Uglification and the Cult of Authenticity
I think authenticity is the modern day version of the Puritan doctrine of election.
Remember that Puritan Calvinists believed that only the elect could be saved and that election was a pure act of will by God. This meant you could not achieve election by your own efforts. But it also meant that you could not really know when you were elected. The resulting anxiety drove a lot of Puritan behavior.
Now, our modern Puritans want to be authentic. But how to be authentic? If you are trying to be authentic, you aren’t authentic.
The resulting anxiety drives a lot of their behavior.
The insight that authenticity is supposed to be not understandable is a good one. If you can explain why you are doing it in terms that make sense to other people, then you are not doing it because of the ineffable upwelling of your soul.

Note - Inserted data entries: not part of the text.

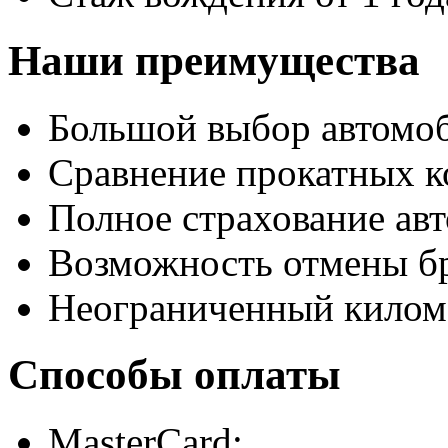
Наши преимущества
Большой выбор автомо
Сравнение прокатных к
Полное страхование авт
Возможность отмены б
Неограниченный килом
Способы оплаты
MasterCard;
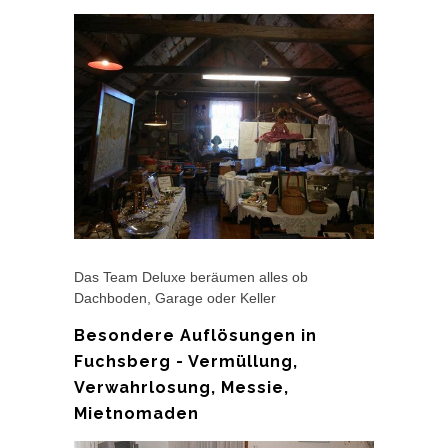
Das Team Deluxe beräumen alles ob
Dachboden, Garage oder Keller
Besondere Auflösungen in
Fuchsberg - Vermüllung,
Verwahrlosung, Messie,
Mietnomaden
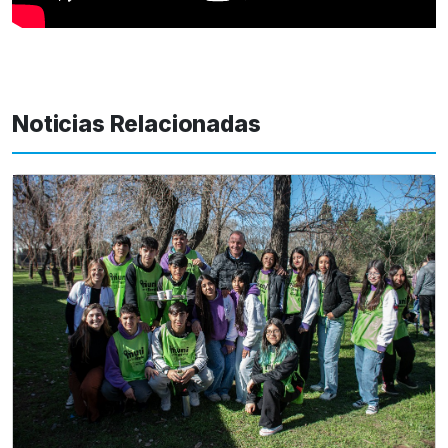
Noticias Relacionadas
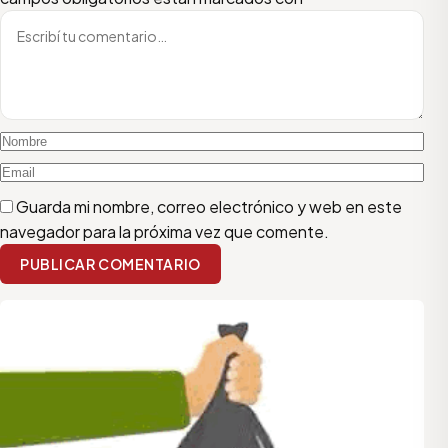
Guarda mi nombre, correo electrónico y web en este
navegador para la próxima vez que comente.
PUBLICAR COMENTARIO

Being attractive is suspect, because there are obvious benefits to being attractive. But there are no good reasons for being ugly. So uglification suggests authenticity. The cult of authenticity is behind the epidemic of uglification vice.

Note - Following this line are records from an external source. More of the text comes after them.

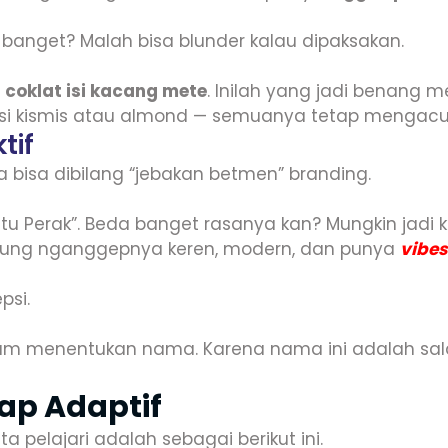
 banget? Malah bisa blunder kalau dipaksakan.
i coklat isi kacang mete
. Inilah yang jadi benang m
gga isi kismis atau almond — semuanya tetap mengac
tif
 bisa dibilang “jebakan betmen” branding.
u Perak”. Beda banget rasanya kan? Mungkin jadi 
gsung nganggepnya keren, modern, dan punya
vibes
psi.
am menentukan nama. Karena nama ini adalah sala
ap Adaptif
 pelajari adalah sebagai berikut ini.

Immodesty and even slutty behavior by themselves suggest a desire to attract men and a taste for sexual pleasure. These are both understandable, therefore inauthentic. But sleeping around while piercing and tattoing and hairwhacking and generally uglifying oneself suggests that one is really doing it for self-contempt, which is a more authentic motive, since it obviously arises from one’s own feelings.

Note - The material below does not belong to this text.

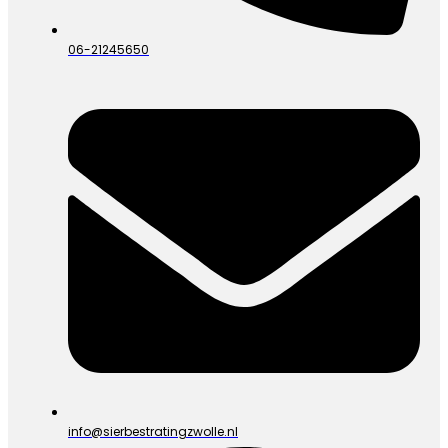
06-21245650
info@sierbestratingzwolle.nl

Being pleasant to other people also is suspect, because there are obvious benefits. Being pleasant is How to Win Friends and Influence People. Being angry and contemptuous is better. There usually aren’t obvious personal benefits, especially if you are angry as part of a cause. Anger also has the authenticity-enhancing effect of being uglifying.
Same with self-contempt and depression. Since there is no obvious benefit to self-loathing, it seems more authentic.
So uglification, rage, and self-loathing are characteristic vices of the anxious quest for authenticity.
Bruce Charlton
October 23, 2017
There is some mileage in this…
On the one hand, although it is strictly insane, there must be some psychological drive behind this stuff; on the other hand, there is no real coherence to modern PC/ SJW New Leftism except in what it opposes – and we ought not be trying too hard to systemise it.
I continue to find the Calvinist doctrine of election to be one of the most profoundly anti-Christian things that sincere Christians have ever made themselves believe (and there are Calvinists that I respect and like – such as the Orthospherian Alan Roebuck and Christian blogger Alastair Roberts…) Astonishing.
Agellius
October 23, 2017
I like it.
aardvark
October 23, 2017
Wonderfully insightful, thanks.
This seems to manifest itself on Sunday in the pews as well. It seems many see our trials as more real than our joys. Perhaps because trial/pain is associated with mortal life (expulsion from the garden) and joy is associated with afterlife…thus trials are for now and thus real while joy finds its ultimate expression after we return to live with our heavenly parents and thus any joy is only a reflection of what is to come?
bookslinger
October 23, 2017
aardvark: as blogger Ardis P puts it: “You’ll be better off when you’re dead.”